Les vilains étaient autorisés à détenir des biens et à travailler la terre, mais ils n’étaient pas libres. En plus de payer un loyer, ils devaient payer au seigneur de nombreux impôts et amendes dont les hommes libres étaient exonérés, sous forme de services de main-d’œuvre ou d’une quantité équivalente en espèces. Par exemple, les vilains devaient payer une amende sur le mariage de leurs filles hors du manoir, sur l’héritage d’une exploitation par un fils, sur le fait d’avoir un enfant hors mariage, etc. Ils manquaient également de liberté de mouvement car il leur était interdit de quitter le territoire du seigneur.

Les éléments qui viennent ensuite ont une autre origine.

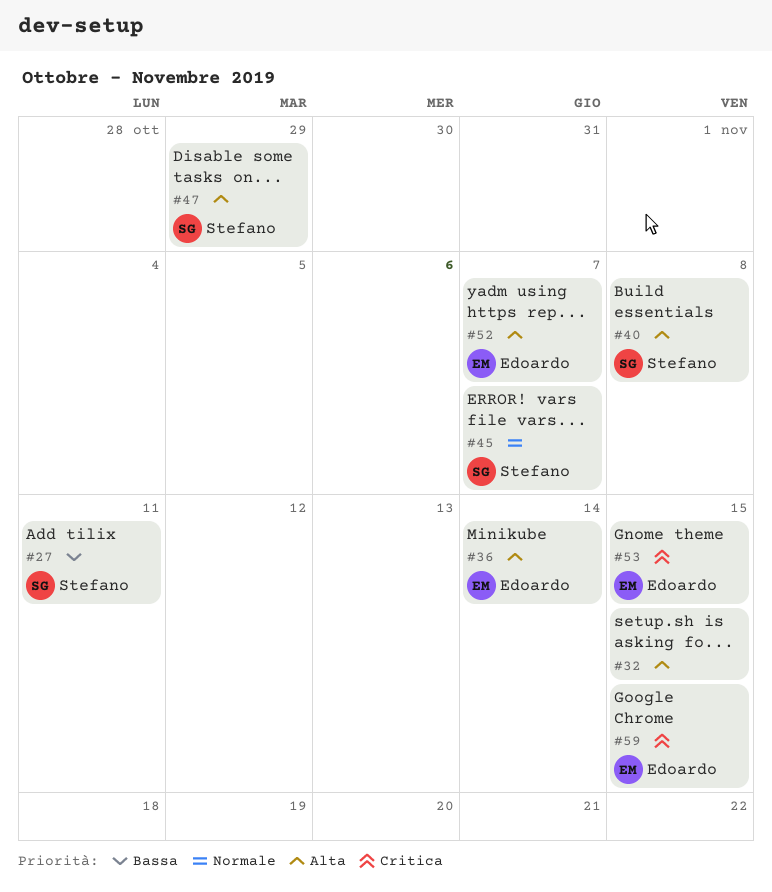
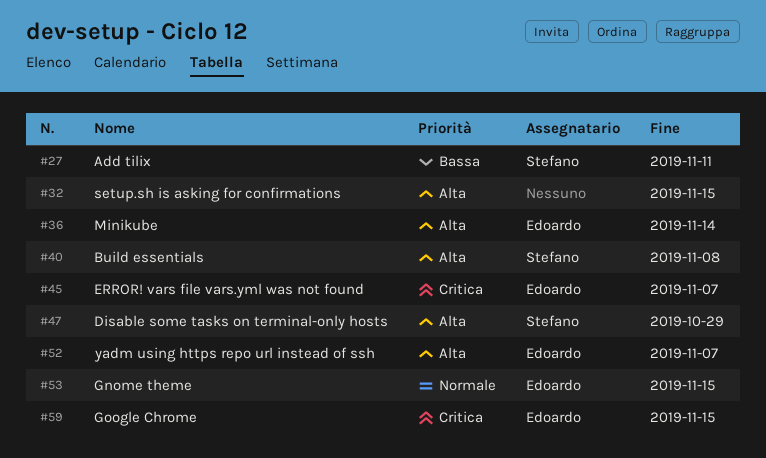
#45, owner: Stefano -> Edoardo
#45, priority: Normale -> Critica
#53, priority: Critica -> Normale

La ville comme moyen d’obtenir la liberté
A partir du XIe siècle, alors que les villes se développaient, il devint un droit coutumier qu’un serf qui vivait dans une ville pendant un an et un jour, ce qui était considéré comme une durée importante dans toute l’Europe à l’époque, serait libre de son seigneur et ne pouvait être réclamé par lui. De nombreux serfs commencèrent à fuir les terres féodales pour gagner la liberté dans la ville, faisant des villes des lieux hors de portée du système féodal dans une certaine mesure. D’où l’expression « l’air de la ville rend libre ».
De plus, alors qu’ils recherchaient plus de liberté, les citoyens de la ville s’accordaient parfois à une « union jurée ». Cela signifie qu’en cas de conflit avec le seigneur de la ville ou avec les pouvoirs politiques locaux, les habitants se rassemblaient et s’entraidaient.
Les atouts de la ville
La plus grande ville d’Allemagne à l’époque était Cologne avec 40 000 habitants. Bien sûr, il y avait des différences entre celles-ci, et des problèmes aussi. Par exemple, les risques d’incendie étaient fréquents car la plupart des maisons étaient en bois, les routes n’étaient pas pavées et c’était assez sale.
Cependant, les villes présentaient de nombreux aspects positifs qui les rendaient attrayantes pour les peuples médiévaux, tels que les marchés hebdomadaires qui fournissaient les produits dont les habitants avaient besoin quotidiennement. Ils avaient lieu sur une place au milieu des villes. Les marchés proposaient des produits de saison ainsi que de la viande de bonne qualité que les marchands préparaient devant la population. Il y avait des poissons des rivières locales ou de la mer et des produits comme le beurre, le fromage, les épices, le miel, qui étaient très importants au Moyen Âge. Outre la nourriture, il y avait des marchandises nécessaires au transport et à la conservation des aliments, des objets métalliques, des poteries, etc. Les villes avaient également des marchés annuels, des marchés spécialisés et plus tard des boutiques couvertes spécialisées.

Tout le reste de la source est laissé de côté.